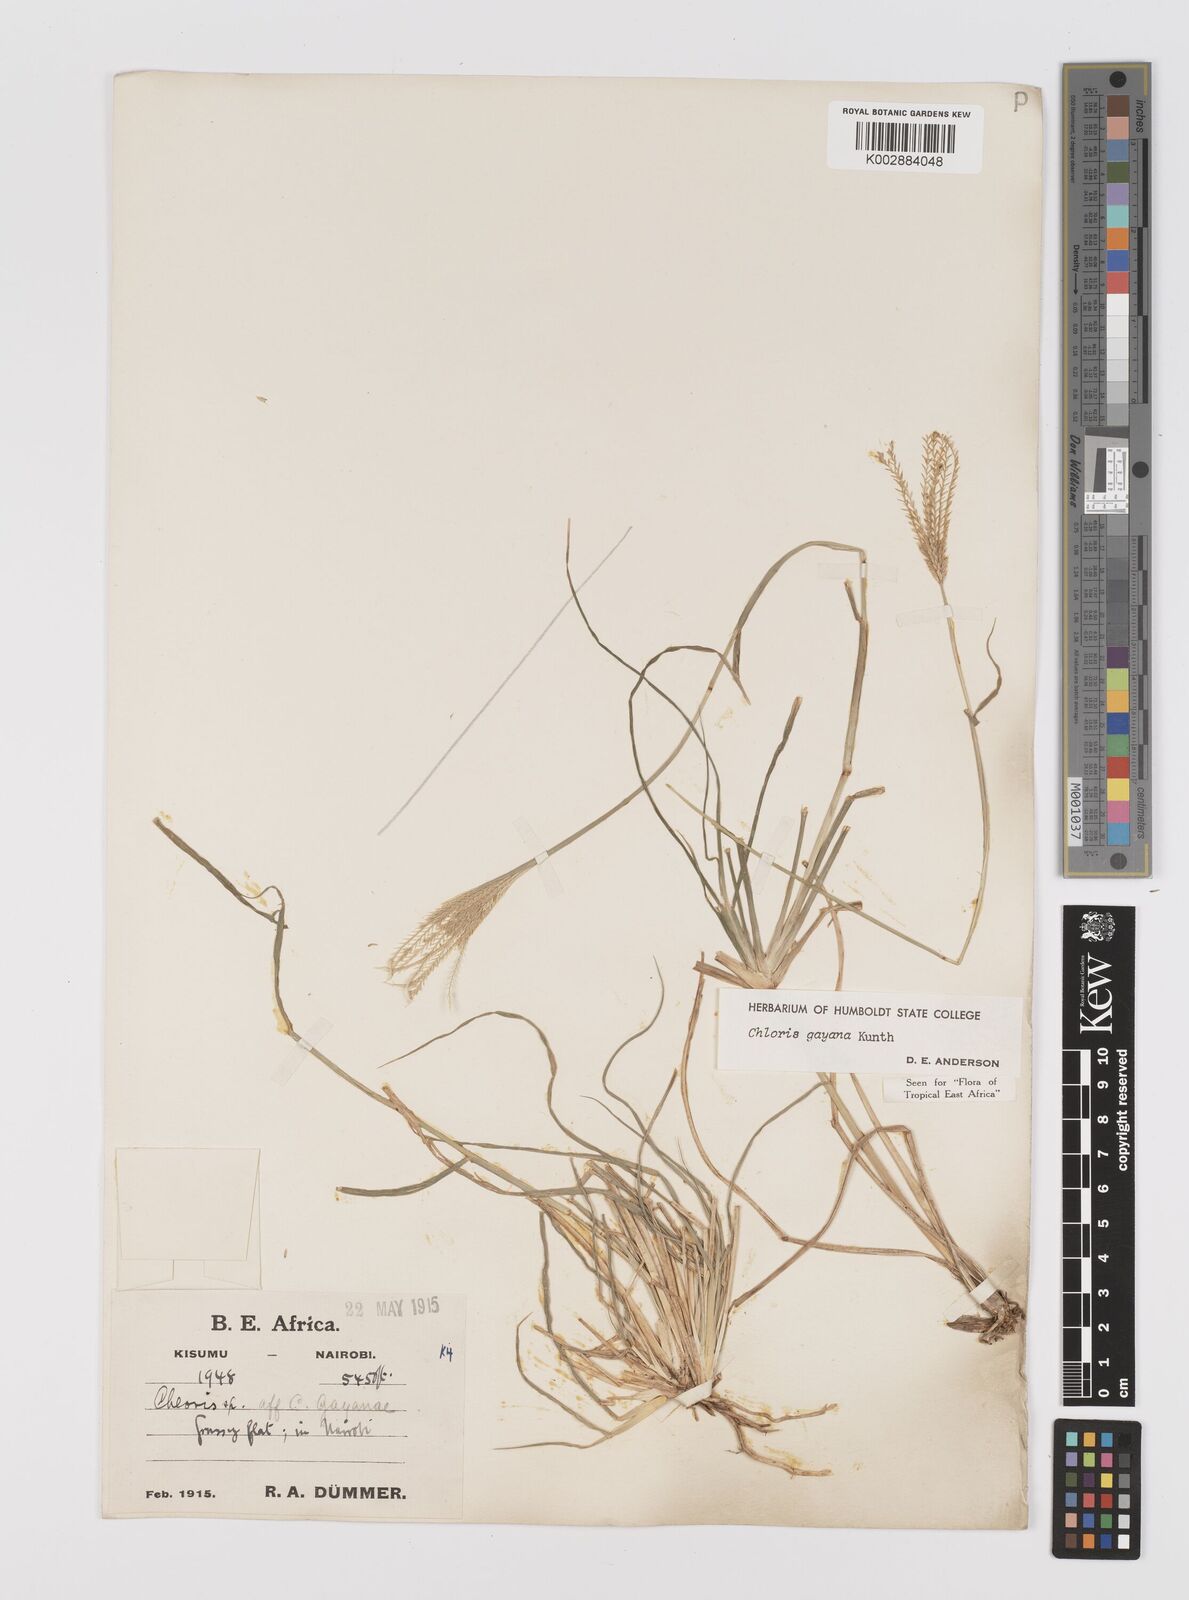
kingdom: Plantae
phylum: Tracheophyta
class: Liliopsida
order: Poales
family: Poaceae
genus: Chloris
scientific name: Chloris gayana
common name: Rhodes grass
-=-=-=-=-
Task details
Rewrite these records with "common name" changed to "vernacular name" and everything else kept the same. Leave out the pictures.

Exercise solution
kingdom: Plantae
phylum: Tracheophyta
class: Liliopsida
order: Poales
family: Poaceae
genus: Chloris
scientific name: Chloris gayana
vernacular name: Rhodes grass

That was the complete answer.